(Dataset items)
□ □ □

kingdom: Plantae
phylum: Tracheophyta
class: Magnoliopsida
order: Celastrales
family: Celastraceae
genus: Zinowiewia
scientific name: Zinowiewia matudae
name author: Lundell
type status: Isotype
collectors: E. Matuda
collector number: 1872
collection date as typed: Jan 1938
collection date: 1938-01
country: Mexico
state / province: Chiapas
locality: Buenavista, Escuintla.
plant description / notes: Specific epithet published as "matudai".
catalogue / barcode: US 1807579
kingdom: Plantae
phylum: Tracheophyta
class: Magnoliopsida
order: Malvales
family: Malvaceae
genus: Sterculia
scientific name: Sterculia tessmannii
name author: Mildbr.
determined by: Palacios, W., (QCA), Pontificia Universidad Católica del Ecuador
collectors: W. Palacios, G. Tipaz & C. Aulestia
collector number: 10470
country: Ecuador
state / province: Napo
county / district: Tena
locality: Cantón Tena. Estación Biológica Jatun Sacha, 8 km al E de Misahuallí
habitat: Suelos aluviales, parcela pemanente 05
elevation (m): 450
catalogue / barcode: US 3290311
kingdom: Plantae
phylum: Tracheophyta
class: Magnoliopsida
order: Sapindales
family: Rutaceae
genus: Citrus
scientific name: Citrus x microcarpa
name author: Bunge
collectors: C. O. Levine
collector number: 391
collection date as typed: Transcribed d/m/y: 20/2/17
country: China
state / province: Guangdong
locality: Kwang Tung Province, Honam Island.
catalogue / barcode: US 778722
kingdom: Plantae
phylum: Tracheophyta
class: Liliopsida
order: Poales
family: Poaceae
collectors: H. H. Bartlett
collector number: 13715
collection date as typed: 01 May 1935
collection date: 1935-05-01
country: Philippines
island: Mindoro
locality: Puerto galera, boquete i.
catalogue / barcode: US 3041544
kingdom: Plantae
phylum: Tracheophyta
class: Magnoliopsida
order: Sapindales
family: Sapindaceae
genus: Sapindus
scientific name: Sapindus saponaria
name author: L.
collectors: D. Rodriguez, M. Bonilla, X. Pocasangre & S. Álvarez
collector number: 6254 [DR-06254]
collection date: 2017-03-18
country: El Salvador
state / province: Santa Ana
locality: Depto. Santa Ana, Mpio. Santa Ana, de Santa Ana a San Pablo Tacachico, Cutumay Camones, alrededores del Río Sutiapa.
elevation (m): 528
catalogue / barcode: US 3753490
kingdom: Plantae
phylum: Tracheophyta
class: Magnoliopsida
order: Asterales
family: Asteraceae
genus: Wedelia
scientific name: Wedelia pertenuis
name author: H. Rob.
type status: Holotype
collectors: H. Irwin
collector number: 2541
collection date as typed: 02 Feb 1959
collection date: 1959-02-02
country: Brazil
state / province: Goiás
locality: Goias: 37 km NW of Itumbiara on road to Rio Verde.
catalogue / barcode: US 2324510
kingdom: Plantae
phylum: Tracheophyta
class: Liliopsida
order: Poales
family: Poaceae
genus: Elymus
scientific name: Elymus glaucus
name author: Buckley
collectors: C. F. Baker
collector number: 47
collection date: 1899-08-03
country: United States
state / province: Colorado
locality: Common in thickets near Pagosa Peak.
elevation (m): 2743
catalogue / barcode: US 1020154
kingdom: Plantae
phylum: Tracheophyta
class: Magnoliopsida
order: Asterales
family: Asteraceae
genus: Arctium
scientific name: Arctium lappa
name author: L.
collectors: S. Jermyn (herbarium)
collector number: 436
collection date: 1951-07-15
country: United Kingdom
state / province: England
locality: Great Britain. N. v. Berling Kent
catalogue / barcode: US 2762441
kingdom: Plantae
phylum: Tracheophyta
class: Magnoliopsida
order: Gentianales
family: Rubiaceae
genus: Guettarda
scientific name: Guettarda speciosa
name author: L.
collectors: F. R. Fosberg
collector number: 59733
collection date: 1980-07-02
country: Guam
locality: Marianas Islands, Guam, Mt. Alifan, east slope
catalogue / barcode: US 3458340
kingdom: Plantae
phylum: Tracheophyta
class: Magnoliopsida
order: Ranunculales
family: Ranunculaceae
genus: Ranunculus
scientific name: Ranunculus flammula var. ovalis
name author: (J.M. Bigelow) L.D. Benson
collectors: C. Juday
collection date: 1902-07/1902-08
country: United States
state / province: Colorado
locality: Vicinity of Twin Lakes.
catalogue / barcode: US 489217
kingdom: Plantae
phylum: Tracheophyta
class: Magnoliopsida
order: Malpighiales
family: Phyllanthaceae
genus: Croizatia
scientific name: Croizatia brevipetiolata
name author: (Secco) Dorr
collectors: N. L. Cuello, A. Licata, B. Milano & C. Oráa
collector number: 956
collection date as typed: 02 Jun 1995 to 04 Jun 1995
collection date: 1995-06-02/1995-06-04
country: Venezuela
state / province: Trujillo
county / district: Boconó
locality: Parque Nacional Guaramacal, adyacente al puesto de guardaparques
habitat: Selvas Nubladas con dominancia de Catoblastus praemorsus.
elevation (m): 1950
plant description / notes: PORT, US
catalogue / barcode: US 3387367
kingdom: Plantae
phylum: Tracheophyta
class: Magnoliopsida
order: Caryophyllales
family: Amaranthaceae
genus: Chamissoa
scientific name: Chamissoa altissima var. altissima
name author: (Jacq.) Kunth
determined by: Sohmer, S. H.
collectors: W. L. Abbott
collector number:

□ □ □

**Goal**. Write out the lines of the items word for word, from the line with "collection date: 1951-07-15" to the line with "collector number: 956", including both of those lines.

**The output**.
collection date: 1951-07-15
country: United Kingdom
state / province: England
locality: Great Britain. N. v. Berling Kent
catalogue / barcode: US 2762441
kingdom: Plantae
phylum: Tracheophyta
class: Magnoliopsida
order: Gentianales
family: Rubiaceae
genus: Guettarda
scientific name: Guettarda speciosa
name author: L.
collectors: F. R. Fosberg
collector number: 59733
collection date: 1980-07-02
country: Guam
locality: Marianas Islands, Guam, Mt. Alifan, east slope
catalogue / barcode: US 3458340
kingdom: Plantae
phylum: Tracheophyta
class: Magnoliopsida
order: Ranunculales
family: Ranunculaceae
genus: Ranunculus
scientific name: Ranunculus flammula var. ovalis
name author: (J.M. Bigelow) L.D. Benson
collectors: C. Juday
collection date: 1902-07/1902-08
country: United States
state / province: Colorado
locality: Vicinity of Twin Lakes.
catalogue / barcode: US 489217
kingdom: Plantae
phylum: Tracheophyta
class: Magnoliopsida
order: Malpighiales
family: Phyllanthaceae
genus: Croizatia
scientific name: Croizatia brevipetiolata
name author: (Secco) Dorr
collectors: N. L. Cuello, A. Licata, B. Milano & C. Oráa
collector number: 956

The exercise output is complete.